## Complete the following
- A) In the forum thread on JWT scope compression, what did rmedaer add to the article?
- B) Write the next part of the forum thread on JWT scope compression, picking up after its final comment.

## Reading text

============

JWT scope claim compression using a bitmap

sonofgod · on May 23, 2020

That's a great garden path sentence. (or at least beautifuly ambiguous)

I initally parsed it as "[The] James Webb Telescope ([which is a tele]scope) [team] claim [they can] compress [pictures somehow] using a bitmap".

cpcallen · on May 23, 2020

I've skimmed the article and I'm still not sure what JWT stands for.

rmedaer · on May 23, 2020

I edited my article with a link to the RFC of JSON Web Tokens, which is for me the first result on Google or DuckDuckGo when I search "JWT".

eyelidlessness · on May 23, 2020

At least the first several google results look pretty explanatory to me?

ernesth · on May 23, 2020

> the first several google results look pretty explanatory to me?

Is the article really about Java Web Toolkit?

eyelidlessness · on May 25, 2020

Maybe my Google results are especially tailored to my search/browsing history :( Every result for me was about JSON Web Tokens.

notadog · on May 23, 2020

JSON Web Token

dylan604 · on May 23, 2020

you're not alone, except James Web is abbreviated JWST (Space Telescope).

shoo · on May 23, 2020

As a casual reader not familiar with problem of large JWT scopes, I suggest the strength of the argument for this proposal could be improved by explaining exactly why larger JWT tokens cause problems in practice, defining some metrics or benchmarks that can be used to measure the impact of the problem, then comparing the proposed solution to the baseline approach using those metrics.

E.g. are large JWT tokens bad because they take longer to send? Then compare durations between both implementations. Or are large JWT tokens bad because they exceed some maximum supported token size? Then compare how many scopes are supported by the standard approach and new approach before hitting limit.

============

## Extracted data
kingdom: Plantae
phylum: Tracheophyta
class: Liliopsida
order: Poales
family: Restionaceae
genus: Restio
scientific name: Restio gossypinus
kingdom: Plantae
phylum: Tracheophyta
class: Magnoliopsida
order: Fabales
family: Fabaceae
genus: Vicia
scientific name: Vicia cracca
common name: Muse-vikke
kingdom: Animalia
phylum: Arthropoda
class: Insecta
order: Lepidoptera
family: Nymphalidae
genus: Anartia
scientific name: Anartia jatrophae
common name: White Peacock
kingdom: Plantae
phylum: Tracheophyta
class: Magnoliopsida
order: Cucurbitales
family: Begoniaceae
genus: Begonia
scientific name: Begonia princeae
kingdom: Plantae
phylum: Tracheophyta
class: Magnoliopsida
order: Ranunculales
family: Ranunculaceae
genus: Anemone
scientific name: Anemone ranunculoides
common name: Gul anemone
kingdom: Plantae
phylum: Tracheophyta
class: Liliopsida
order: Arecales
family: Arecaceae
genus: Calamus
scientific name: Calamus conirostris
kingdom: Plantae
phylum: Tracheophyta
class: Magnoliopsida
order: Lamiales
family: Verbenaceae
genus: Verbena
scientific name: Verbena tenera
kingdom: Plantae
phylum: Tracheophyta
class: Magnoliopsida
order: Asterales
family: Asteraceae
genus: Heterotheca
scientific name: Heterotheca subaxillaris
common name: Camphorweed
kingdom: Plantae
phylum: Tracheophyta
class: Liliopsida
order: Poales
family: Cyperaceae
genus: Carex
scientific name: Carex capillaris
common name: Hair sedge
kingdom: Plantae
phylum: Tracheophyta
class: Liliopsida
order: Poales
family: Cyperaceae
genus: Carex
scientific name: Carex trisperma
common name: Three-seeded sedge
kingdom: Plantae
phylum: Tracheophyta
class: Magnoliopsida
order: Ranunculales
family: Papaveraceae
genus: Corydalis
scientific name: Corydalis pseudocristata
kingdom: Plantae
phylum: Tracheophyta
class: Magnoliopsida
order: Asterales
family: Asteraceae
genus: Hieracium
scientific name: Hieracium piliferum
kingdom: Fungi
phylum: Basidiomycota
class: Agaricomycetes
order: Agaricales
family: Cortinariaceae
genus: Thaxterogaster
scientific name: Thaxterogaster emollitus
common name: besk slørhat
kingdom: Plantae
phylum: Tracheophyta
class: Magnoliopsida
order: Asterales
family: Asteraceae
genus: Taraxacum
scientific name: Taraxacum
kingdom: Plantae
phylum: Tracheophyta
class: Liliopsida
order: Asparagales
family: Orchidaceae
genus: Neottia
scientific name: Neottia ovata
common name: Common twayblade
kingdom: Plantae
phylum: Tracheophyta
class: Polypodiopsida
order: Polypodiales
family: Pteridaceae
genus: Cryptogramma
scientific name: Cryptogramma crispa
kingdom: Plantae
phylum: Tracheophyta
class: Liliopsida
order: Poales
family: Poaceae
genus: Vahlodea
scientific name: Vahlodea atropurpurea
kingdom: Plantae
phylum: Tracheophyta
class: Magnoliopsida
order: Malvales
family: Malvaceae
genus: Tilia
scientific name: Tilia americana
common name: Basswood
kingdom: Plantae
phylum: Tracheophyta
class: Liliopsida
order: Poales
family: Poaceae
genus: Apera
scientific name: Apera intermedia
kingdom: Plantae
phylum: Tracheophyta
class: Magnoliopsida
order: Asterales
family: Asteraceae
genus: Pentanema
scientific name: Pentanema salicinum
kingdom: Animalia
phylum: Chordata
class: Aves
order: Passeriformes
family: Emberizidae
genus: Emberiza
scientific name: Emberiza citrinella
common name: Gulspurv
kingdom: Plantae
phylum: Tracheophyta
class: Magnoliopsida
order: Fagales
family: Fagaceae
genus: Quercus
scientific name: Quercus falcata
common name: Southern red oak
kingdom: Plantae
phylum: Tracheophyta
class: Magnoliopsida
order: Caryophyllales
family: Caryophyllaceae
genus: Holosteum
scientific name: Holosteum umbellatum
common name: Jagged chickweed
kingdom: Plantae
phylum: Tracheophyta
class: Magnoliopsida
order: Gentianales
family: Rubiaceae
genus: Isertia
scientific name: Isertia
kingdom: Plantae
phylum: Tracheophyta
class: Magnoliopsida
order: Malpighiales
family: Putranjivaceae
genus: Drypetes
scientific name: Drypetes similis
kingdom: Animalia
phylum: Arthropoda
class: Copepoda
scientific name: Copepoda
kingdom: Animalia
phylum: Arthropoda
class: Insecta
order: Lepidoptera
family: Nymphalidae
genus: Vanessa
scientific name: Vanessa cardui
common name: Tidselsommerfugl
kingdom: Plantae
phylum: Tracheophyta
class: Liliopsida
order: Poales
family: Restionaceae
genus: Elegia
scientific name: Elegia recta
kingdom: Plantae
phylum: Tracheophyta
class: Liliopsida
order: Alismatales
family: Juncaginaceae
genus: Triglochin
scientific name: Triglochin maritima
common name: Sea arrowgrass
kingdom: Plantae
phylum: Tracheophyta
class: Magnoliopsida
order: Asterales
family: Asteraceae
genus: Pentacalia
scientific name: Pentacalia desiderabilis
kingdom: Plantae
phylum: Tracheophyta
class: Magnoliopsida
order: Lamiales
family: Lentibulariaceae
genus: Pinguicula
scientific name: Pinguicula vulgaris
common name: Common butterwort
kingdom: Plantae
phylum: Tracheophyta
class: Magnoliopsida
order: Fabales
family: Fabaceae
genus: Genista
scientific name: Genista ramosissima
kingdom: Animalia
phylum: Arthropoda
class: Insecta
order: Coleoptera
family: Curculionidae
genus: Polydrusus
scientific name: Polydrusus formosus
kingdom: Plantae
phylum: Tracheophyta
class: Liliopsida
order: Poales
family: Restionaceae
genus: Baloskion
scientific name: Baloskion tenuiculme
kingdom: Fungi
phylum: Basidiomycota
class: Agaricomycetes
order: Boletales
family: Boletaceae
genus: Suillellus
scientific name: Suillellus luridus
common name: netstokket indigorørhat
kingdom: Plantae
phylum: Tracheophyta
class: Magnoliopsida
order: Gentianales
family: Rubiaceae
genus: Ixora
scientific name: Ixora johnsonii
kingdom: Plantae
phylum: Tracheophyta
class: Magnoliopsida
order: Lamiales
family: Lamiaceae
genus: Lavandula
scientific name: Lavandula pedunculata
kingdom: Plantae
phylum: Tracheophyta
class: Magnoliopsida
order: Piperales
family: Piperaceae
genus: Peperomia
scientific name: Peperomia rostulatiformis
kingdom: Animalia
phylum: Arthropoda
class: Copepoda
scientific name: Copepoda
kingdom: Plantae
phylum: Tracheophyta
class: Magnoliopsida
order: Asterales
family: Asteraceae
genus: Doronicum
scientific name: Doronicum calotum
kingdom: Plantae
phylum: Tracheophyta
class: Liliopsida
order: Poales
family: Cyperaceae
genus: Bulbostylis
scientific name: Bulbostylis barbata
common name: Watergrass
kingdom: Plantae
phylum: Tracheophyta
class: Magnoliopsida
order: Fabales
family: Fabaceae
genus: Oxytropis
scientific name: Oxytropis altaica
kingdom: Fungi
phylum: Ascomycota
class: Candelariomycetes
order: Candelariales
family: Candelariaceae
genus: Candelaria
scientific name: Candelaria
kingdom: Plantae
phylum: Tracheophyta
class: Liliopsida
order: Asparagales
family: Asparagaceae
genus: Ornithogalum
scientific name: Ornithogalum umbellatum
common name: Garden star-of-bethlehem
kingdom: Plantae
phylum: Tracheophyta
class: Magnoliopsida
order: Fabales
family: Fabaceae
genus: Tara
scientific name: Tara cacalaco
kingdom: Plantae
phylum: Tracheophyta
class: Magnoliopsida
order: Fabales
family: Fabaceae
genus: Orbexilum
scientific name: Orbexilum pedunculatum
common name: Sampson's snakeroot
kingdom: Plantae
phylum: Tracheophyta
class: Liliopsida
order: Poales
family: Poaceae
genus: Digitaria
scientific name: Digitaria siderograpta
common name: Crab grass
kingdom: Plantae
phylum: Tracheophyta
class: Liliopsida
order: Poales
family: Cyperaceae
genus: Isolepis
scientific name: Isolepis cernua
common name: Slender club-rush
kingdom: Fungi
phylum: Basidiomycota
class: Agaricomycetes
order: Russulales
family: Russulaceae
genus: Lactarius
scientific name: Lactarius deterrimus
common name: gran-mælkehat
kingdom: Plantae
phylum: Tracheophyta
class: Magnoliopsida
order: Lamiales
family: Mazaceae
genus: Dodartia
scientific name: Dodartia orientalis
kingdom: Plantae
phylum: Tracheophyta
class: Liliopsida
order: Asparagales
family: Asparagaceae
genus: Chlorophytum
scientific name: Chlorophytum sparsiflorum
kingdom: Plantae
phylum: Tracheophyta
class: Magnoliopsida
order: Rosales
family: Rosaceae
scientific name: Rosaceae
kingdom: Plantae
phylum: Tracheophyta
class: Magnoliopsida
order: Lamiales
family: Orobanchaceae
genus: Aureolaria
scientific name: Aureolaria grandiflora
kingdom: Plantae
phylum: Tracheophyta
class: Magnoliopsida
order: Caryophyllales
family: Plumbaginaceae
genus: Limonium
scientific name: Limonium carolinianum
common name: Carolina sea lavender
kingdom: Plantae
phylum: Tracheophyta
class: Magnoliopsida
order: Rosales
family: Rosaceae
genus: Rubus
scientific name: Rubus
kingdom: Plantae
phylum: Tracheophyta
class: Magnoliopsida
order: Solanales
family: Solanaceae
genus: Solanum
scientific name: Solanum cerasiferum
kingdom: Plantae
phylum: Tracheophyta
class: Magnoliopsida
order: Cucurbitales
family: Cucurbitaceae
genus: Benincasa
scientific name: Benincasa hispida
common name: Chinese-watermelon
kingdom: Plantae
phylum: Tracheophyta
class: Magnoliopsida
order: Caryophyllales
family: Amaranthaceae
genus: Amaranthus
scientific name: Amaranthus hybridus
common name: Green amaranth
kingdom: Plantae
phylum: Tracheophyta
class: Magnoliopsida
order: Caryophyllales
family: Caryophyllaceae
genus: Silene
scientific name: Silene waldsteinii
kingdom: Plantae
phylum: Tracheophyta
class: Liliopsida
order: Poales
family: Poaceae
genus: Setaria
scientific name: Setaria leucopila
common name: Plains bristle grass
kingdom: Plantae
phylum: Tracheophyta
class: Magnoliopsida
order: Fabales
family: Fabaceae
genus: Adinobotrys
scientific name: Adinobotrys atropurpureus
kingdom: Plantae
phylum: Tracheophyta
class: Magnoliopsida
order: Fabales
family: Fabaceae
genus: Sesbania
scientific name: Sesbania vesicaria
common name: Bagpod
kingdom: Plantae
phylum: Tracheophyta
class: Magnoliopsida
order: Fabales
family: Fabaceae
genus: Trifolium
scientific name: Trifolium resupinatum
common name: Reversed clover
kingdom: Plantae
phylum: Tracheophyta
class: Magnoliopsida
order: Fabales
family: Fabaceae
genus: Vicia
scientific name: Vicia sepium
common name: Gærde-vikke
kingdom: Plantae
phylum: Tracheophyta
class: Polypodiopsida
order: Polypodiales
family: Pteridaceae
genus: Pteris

============

## Solved problems
- A) A link to the RFC of JSON Web Tokens.

- B)
Another thought: the proposed compression scheme requires that each token producer & consumer needs to depend upon a centralised scope list that defines the single source of truth of which scope is associated with which index for all scopes in the ecosystem.

If we assume we've set that up, why not generalise and say the centralised shared scope list is actually a centralised JWT compression standard that defines how to compress and decompress the entire JWT.

This could be implemented as something like https://facebook.github.io/zstd/ running in dictionary compression mode, where a custom compression dictionary is created that is good at compressing the expected distribution of possible JWT values. As long as each JWT producer and consumer is using the same version of the centrally managed compression dictionary the compression & decompression could still occur locally.

In practise in any given JWT ecosystem perhaps there's a subset of scopes that commonly appear together. If common enough that entire subset of common scopes could be encoded in 1 or 0 bits using a custom compression scheme tuned to the frequency of observed JWT scopes, instead of compressing each scope independently.

to11mtm · on May 23, 2020

Practically speaking, you don't want JWTs over around 6 or 7KB unless there's a good reason.

The justification for that number is that JWTs may or may not need to be included in headers. More headers may or may not be added if Proxies/LBs/etc are involved between communicating machines. Some webservers have default header limits around 8kb, and that's how we get to this number.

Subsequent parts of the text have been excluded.